VSISLAB 为 Qmini 专门开发了运控程序，可运行在树莓派或 Jetson 平台。

运控程序特性

• High-Performance Inference — Optimized C++ implementation with ONNX Runtime for low-latency, real-time policy execution on robots like Unitree Qmini.
• Hardware Acceleration — Supports CPU/GPU backends (including CUDA) for maximum inference speed on Linux-based edge devices.
• Modular Architecture — Easy-to-use API for integrating with custom robot hardware, sensors, and actuators.
• Safety-Critical Design — Built-in emergency stop mechanisms, sensor validation, and fail-safe protocols for real-world operation.
• Real-Time Control — Thread-safe implementation supporting hard real-time constraints.
• Documentation & Examples — Step-by-step guides for robot deployment and custom hardware setups.

前置条件

• Ubuntu(20.04 或 22.04)
• Python 3 (version 3.8.12 or higher)
• CMake (version 2.8.3 or higher)
• Unitree SDK 2
• Unitree Actuator SDK
• Yaml-cpp (version 0.6.0 or higher)
• Eigen (version 3.3.7 or higher)
• OnnxRuntime (version 1.17.1 or higher)
• JsonCpp
• pygame (version 2.6.1 or higher)

安装依赖

$ sudo apt install cmake && sudo apt install python3-pip && sudo apt install libjsoncpp-dev
$ cmake --version

Unitree SDK 2

编译环境

• OS (Ubuntu 20.04 LTS 或 22.04)
• CPU (aarch64 或 x86_64)
• Compiler (gcc version 9.4.0)

$ sudo apt install libeigen3-dev
$ cd ~/
$ git clone https://github.com/unitreerobotics/unitree_sdk2
$ cd unitree_sdk2 && mkdir build && cd build
$ cmake .. -DCMAKE_INSTALL_PREFIX=/opt/unitree
$ sudo make install

You can refer to example/cmake_sample on how to import the unitree_sdk2 into your CMake project.
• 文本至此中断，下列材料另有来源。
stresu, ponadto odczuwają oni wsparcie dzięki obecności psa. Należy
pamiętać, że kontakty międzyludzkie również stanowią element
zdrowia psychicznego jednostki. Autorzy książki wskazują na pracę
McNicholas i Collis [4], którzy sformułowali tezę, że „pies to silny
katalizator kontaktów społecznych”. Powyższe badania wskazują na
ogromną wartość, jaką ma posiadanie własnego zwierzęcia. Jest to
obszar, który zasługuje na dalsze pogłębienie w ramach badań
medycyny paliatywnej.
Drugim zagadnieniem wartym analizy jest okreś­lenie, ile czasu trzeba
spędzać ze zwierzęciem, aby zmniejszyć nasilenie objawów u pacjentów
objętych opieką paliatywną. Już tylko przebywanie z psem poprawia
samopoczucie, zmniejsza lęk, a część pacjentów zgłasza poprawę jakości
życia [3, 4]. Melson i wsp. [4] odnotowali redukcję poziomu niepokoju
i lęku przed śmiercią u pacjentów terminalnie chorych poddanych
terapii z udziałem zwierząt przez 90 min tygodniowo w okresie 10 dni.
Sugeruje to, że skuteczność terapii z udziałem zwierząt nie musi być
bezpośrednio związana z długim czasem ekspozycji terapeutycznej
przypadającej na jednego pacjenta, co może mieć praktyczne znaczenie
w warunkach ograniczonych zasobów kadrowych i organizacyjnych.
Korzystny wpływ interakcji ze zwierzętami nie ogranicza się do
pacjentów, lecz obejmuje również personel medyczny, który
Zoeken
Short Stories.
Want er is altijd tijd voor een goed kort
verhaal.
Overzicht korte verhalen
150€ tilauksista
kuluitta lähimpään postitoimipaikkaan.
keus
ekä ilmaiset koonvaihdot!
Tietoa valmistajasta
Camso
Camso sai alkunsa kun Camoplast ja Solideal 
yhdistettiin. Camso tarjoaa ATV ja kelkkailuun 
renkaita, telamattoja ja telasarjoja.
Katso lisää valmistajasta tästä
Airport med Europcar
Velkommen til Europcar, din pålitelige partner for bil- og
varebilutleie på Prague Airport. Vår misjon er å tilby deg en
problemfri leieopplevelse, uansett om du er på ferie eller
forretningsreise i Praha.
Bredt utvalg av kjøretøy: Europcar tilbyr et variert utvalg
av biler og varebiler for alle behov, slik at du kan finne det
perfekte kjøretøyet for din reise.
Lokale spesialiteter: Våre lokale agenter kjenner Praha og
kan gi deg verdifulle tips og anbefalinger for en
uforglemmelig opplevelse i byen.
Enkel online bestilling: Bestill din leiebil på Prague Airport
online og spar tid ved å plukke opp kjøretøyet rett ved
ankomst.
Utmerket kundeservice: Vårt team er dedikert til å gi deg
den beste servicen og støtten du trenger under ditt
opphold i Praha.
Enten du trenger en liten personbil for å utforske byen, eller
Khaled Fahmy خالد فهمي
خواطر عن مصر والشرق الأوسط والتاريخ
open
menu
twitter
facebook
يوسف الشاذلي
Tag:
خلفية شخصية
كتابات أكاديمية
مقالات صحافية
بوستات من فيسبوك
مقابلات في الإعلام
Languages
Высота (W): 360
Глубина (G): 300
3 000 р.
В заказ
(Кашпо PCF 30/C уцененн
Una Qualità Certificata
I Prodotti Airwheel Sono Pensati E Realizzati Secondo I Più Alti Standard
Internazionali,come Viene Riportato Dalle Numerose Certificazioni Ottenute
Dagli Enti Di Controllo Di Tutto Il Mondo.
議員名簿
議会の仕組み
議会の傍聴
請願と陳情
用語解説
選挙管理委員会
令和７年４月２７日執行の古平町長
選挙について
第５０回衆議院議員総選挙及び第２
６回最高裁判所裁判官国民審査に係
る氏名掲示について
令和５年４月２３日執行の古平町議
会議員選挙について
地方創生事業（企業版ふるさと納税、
Note that if you install the library to other places other than /opt/unitree_robotics, you need to make sure the path is added to ${CMAKE_PREFIX_PATH} so that cmake can find it with "find_package()".

If you just want to test it temporarily, run:

$ export CMAKE_PREFIX_PATH=/opt/unitree:$CMAKE_PREFIX_PATH

Alternatively, to make this change permanent, add the export command to your shell configuration file.

$ echo "export CMAKE_PREFIX_PATH=/opt/unitree:$CMAKE_PREFIX_PATH" >> ~/.bashrc

To validate it:

$ echo $CMAKE_PREFIX_PATH

Alternative: Pass Path Directly in CMake, when building your project, you can also explicitly specify the path:

$ cmake .. -DCMAKE_PREFIX_PATH=/opt/unitree

Unitree Actuator SDK

• Support motor: GO-M8010-6 motor
• Not support motor: A1 motor、 B1 motor (Check A1B1 branch for support)

Prerequisites

• gcc >= 5.4.0 (for libUnitreeMotorSDK_M80106_Linux64.so)
• gcc >= 8.3.0 (for libUnitreeMotorSDK_M80106_Arm64.so)

Run gcc -v command to check your gcc version

Build

$ cd ~/
$ git clone https://github.com/unitreerobotics/unitree_actuator_sdk
$ cd unitree_actuator_sdk
$ git checkout GO-M8010-6
$ mkdir build
$ cd build
$ cmake ..
$ make

宇树电机工具包

1. 查看电机 ID

To view and modify a motor ID, the motor must be switched to factory mode. Before switching, ensure that all motors have stopped working and the host is no longer sending motion control commands to the motors.

$ cd ~/unitree_actuator_sdk/motor_tools/Unitree_MotorTools_<version>_<architecture>
$ ./swboot /dev/ttyUSB0

Under normal circumstances, there should be no motors with an ID greater than 15 in the printed list. If this occurs, please power cycle the motor and try again. If there is a motor with ID 15, it indicates that the motor has not yet been assigned an ID. Please follow the instructions below to modify the motor ID.

2. Change motor ID

Before changing motor ID, ensure that all motors have stopped working and that the host is no longer sending motion control commands to the motors.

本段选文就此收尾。